— Dettagli esercizio —
Puoi ricopiare senza alcuna modifica tutto il materiale qui sotto, omettendo le immagini?

— Dati sui punti chiave della posa umana —
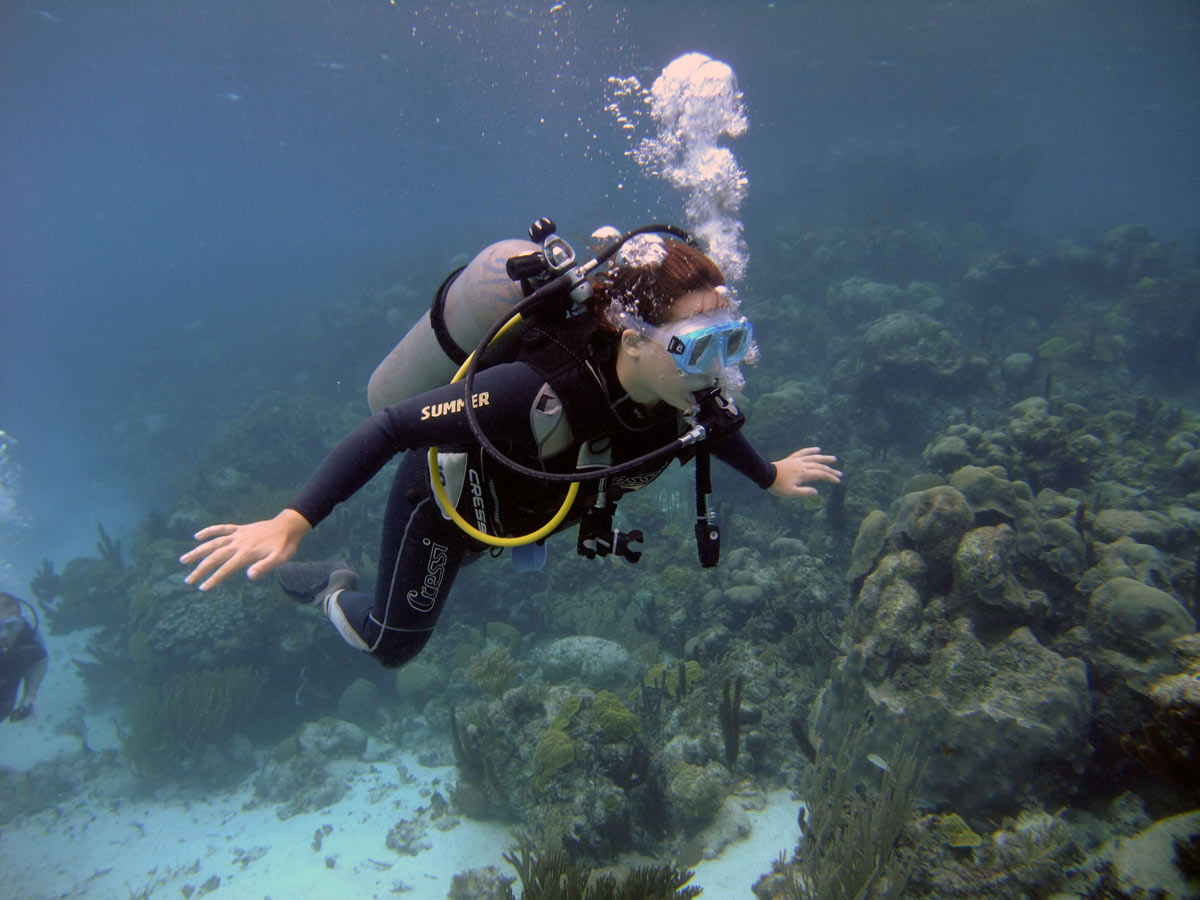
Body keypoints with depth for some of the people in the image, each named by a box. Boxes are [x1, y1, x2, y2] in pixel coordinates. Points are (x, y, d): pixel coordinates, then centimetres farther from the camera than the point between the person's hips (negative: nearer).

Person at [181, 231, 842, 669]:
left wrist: (771, 475, 17)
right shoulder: (544, 390, -47)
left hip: (520, 504, 6)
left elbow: (712, 425, 1)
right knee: (390, 644, 15)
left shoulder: (682, 392, -25)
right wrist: (289, 523, -49)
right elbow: (393, 428, -43)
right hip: (448, 496, -6)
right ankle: (326, 586, 40)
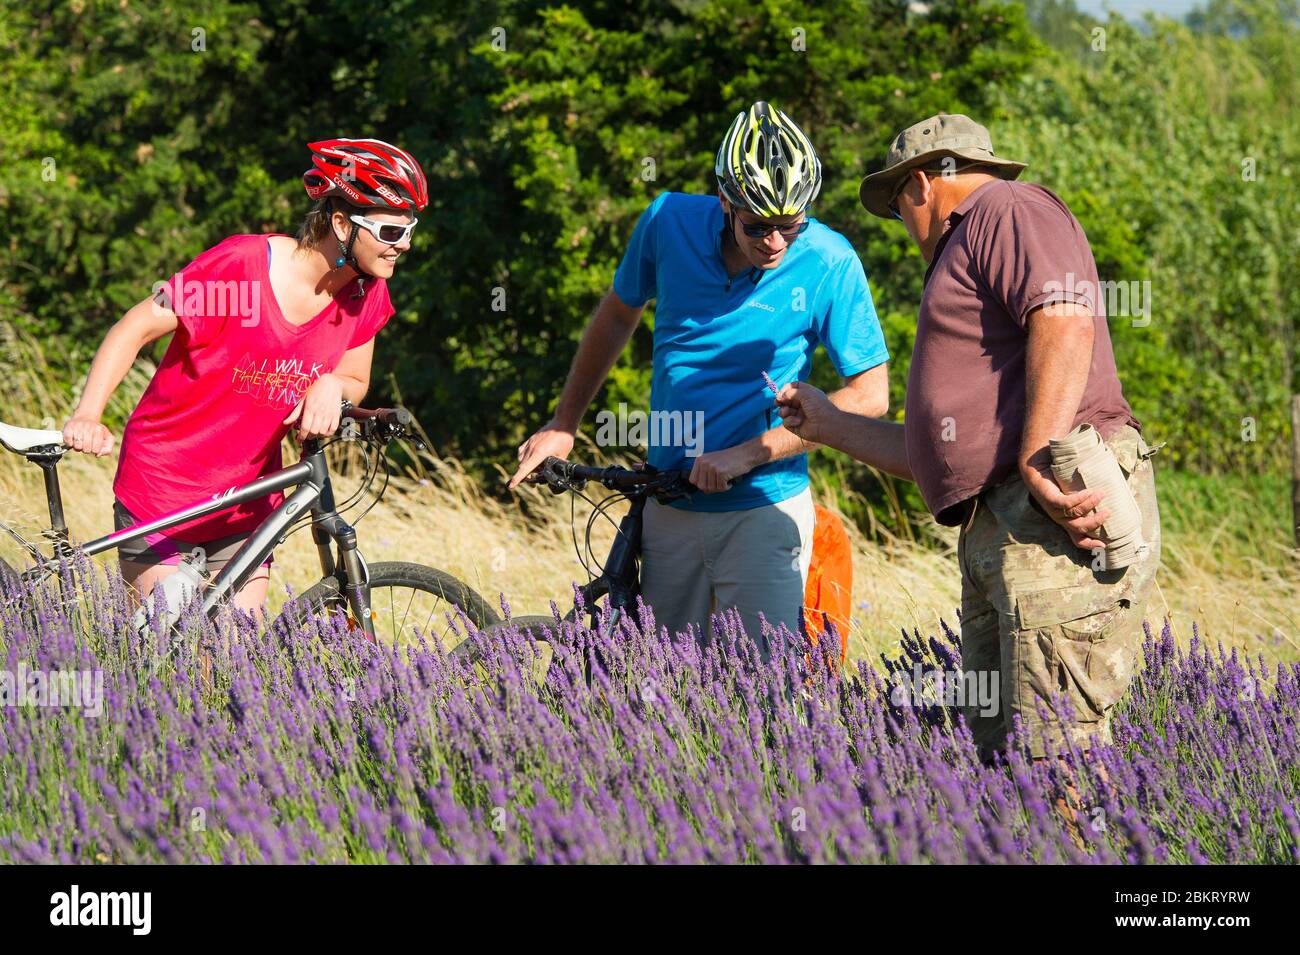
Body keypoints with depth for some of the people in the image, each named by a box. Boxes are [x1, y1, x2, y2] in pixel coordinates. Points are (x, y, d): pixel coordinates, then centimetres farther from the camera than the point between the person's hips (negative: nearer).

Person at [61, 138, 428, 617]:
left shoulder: (367, 295, -5)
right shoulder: (243, 262, -20)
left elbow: (354, 383, 8)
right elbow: (135, 329, -15)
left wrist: (331, 387, -17)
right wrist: (86, 415, -28)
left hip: (248, 497, 5)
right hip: (163, 483, -5)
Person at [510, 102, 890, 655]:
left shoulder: (829, 263, -13)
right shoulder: (669, 222, -5)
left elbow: (868, 396, -10)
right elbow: (618, 315, 14)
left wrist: (745, 454, -16)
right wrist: (563, 425, 18)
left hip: (762, 508, -3)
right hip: (670, 502, 3)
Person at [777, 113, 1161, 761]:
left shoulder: (1008, 209, 5)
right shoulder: (967, 263, 35)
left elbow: (1065, 320, -15)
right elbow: (933, 456, 36)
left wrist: (1040, 460, -24)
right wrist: (828, 425, 46)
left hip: (1062, 514, -10)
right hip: (992, 534, 10)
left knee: (1056, 760, -19)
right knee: (994, 750, 0)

— Soluzione proposta —
Body keypoints with depth for some of the people in the image, each named by a box. Boxes are [x1, y1, x2, y2] in pixel coordinates. Points are (x, y, d): pixel coordinates, then centimetres farther from the camera than the point between the person's hips (negative: nearer).

Person at [181, 231, 842, 669]:
left wrist: (771, 475, 17)
right shoulder: (544, 390, -47)
left hip: (520, 504, 6)
left elbow: (712, 425, 1)
right knee: (390, 644, 15)
left shoulder: (682, 392, -25)
right wrist: (289, 523, -49)
right elbow: (393, 428, -43)
right hip: (448, 496, -6)
right ankle: (326, 586, 40)
Body keypoints with depth for some of the people in the image, each named by a box. Boxes are [x1, y1, x2, y2] in pixel coordinates. Points are (x, y, d): pixel coordinates, then centimetres farther from the camera than the point between the person's hips (negative: nearer).

Person at [61, 138, 428, 617]:
left shoulder: (367, 295, -5)
right shoulder: (243, 262, -20)
left elbow: (354, 383, 8)
right elbow: (135, 329, -15)
left wrist: (331, 387, -17)
right wrist: (86, 415, -28)
left hip: (248, 497, 5)
right hip: (163, 483, -5)
Person at [510, 102, 890, 655]:
left shoulder: (829, 263, -13)
right shoulder: (669, 222, -5)
left elbow: (868, 396, -10)
right elbow: (618, 315, 14)
left wrist: (745, 454, -16)
right wrist: (563, 425, 18)
left hip: (762, 508, -3)
right hip: (670, 502, 3)
Person at [777, 113, 1161, 761]:
left shoulder: (1008, 209, 5)
right shoulder: (967, 263, 35)
left elbow: (1065, 320, -15)
right elbow: (933, 456, 36)
left wrist: (1040, 460, -24)
right wrist: (828, 425, 46)
left hip: (1062, 514, -10)
right hip: (992, 534, 10)
left knee: (1056, 760, -19)
right knee: (994, 750, 0)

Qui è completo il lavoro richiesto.